:: Document excerpt
Banana Bread Brownies

Hey, friend! Let’s talk about a dessert that’s the perfect mash-up of two classics: Banana Bread Brownies. These treats combine the moist, cozy flavor of banana bread with the fudgy, decadent texture of brownies, topped with a dreamy brown butter glaze that takes them over the top. Think sweet banana vibes, warm spices, and a rich, nutty finish that’ll have you sneaking seconds (or thirds!). I love whipping these up for cozy weekends, potlucks, or when I’ve got overripe bananas begging to be used. I first stumbled across this idea when I couldn’t decide between baking banana bread or brownies, and now it’s a staple in my kitchen. Inspired by recipes like the one on Sugar Spun Run, these brownies are easy to make and guaranteed to impress. Whether you’re serving them with coffee or as a dessert with ice cream, they’re pure comfort. Ready to bake some magic? Let’s get started!

Why You’ll Love This Recipe

  • Best of both worlds: Combines the moist, fruity goodness of banana bread with the dense, chocolatey joy of brownies.
  • Quick and easy: Ready in about 45 minutes, using pantry staples and those overripe bananas you’ve got sitting around.
  • Crowd-pleaser: Perfect for kids, adults, potlucks, or bake sales—everyone loves the unique flavor combo.
  • Versatile: Enjoy as a snack, dessert, or even breakfast (no judgment!). Pair with ice cream or eat straight from the pan.
  • Customizable: Add nuts, chocolate chips, or skip the glaze for a simpler treat.
  • Budget-friendly: Uses affordable ingredients like bananas and flour to create a gourmet vibe.
  • Make-ahead friendly: Bake ahead and store for a sweet treat all week long.

Ingredients You’ll Need

  • Overripe bananas: The riper, the better—those brown, spotty ones bring intense sweetness and moisture.
  • All-purpose flour: The base for the batter, giving structure to the brownies.
  • Brown sugar: Adds a caramel-like depth that pairs perfectly with bananas.
  • Butter: Melted for the batter and browned for the glaze, it’s the key to rich, nutty flavor.
  • Eggs: Bind the batter and add richness to keep the brownies fudgy.
  • Cinnamon and nutmeg: Warm spices that scream banana bread and cozy vibes.
  • Vanilla extract: Enhances all the flavors with a sweet, aromatic touch.
  • Powdered sugar: For a smooth, glossy brown butter glaze that sets beautifully.
  • Milk: Thins the glaze to the perfect drizzly consistency.
  • Walnuts or pecans (optional): For a crunchy texture if you’re feeling nutty.

(Note: A complete list of ingredients with exact measurements is included in the instructions section below.)

How to Make Banana Bread Brownies (Step-by-Step Instructions)
::::
:: Extracted records
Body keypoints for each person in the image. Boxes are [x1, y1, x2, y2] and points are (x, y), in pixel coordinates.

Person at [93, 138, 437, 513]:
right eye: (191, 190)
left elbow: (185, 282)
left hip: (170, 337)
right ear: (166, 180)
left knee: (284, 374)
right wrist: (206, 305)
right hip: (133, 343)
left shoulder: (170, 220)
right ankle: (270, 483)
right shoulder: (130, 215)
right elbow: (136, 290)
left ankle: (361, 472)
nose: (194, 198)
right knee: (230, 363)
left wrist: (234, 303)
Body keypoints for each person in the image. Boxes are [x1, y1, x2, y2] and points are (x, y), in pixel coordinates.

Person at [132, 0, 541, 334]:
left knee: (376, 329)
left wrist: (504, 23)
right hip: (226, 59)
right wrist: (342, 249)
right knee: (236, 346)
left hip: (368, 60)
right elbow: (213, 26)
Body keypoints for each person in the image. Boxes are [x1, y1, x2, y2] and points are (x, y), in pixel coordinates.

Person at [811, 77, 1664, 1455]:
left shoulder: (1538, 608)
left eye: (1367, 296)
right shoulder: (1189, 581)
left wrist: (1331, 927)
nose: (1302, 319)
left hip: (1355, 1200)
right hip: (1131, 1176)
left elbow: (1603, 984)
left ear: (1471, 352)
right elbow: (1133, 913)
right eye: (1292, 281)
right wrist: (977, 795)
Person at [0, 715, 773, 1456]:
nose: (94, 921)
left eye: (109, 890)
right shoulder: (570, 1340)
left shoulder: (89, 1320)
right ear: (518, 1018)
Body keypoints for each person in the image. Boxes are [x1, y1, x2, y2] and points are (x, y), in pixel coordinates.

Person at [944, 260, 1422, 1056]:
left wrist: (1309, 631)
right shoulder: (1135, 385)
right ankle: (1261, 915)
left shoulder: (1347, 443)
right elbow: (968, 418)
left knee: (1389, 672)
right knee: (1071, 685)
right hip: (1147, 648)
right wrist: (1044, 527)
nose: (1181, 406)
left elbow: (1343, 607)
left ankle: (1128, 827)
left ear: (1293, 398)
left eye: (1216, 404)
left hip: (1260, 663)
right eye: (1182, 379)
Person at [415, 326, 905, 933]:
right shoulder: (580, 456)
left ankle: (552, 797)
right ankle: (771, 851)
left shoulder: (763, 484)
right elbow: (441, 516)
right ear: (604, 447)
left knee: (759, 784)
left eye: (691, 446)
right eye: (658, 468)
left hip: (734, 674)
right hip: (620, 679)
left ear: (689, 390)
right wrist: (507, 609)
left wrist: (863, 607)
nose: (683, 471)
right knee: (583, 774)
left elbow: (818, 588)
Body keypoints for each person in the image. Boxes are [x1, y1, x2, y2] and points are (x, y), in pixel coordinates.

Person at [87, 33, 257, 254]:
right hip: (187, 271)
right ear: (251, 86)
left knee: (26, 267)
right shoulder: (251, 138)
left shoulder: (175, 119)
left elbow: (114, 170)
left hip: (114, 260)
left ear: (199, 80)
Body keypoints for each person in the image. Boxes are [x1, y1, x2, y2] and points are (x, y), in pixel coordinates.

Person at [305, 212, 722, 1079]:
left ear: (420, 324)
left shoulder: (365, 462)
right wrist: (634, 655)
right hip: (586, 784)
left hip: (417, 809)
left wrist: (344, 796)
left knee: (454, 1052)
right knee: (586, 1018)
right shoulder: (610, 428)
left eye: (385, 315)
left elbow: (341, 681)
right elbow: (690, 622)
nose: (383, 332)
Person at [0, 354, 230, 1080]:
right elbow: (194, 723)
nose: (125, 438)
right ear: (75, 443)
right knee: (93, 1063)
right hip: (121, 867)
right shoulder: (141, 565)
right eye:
::::
* Aim of the exercise *
Resume the banana bread brownies recipe after its last line, the heading "How to Make Banana Bread Brownies (Step-by-Step Instructions)". The records play no part in what comes next.

* Result of the exercise *
Step 1: Preheat and Prep

Preheat your oven to 350°F. Line an 8×8-inch baking pan with parchment paper, leaving overhang for easy removal, and lightly grease with cooking spray. This ensures your brownies come out cleanly. Pro tip: If you don’t have parchment, grease the pan well, but parchment makes cleanup a breeze.

Step 2: Mash the Bananas

In a large bowl, mash 3 medium overripe bananas (about 1 cup mashed) with a fork until smooth. A few small lumps are fine—they add texture. Note: Use those super-ripe bananas for the best flavor; they’re sweeter and easier to mash.

Step 3: Mix the Wet Ingredients

To the mashed bananas, add ¾ cup melted butter, 1 cup packed brown sugar, 2 large eggs, and 1 teaspoon vanilla extract. Whisk until well combined and smooth. The mixture should look glossy and smell amazing. Heads-up: Make sure the butter isn’t too hot when adding eggs to avoid scrambling them.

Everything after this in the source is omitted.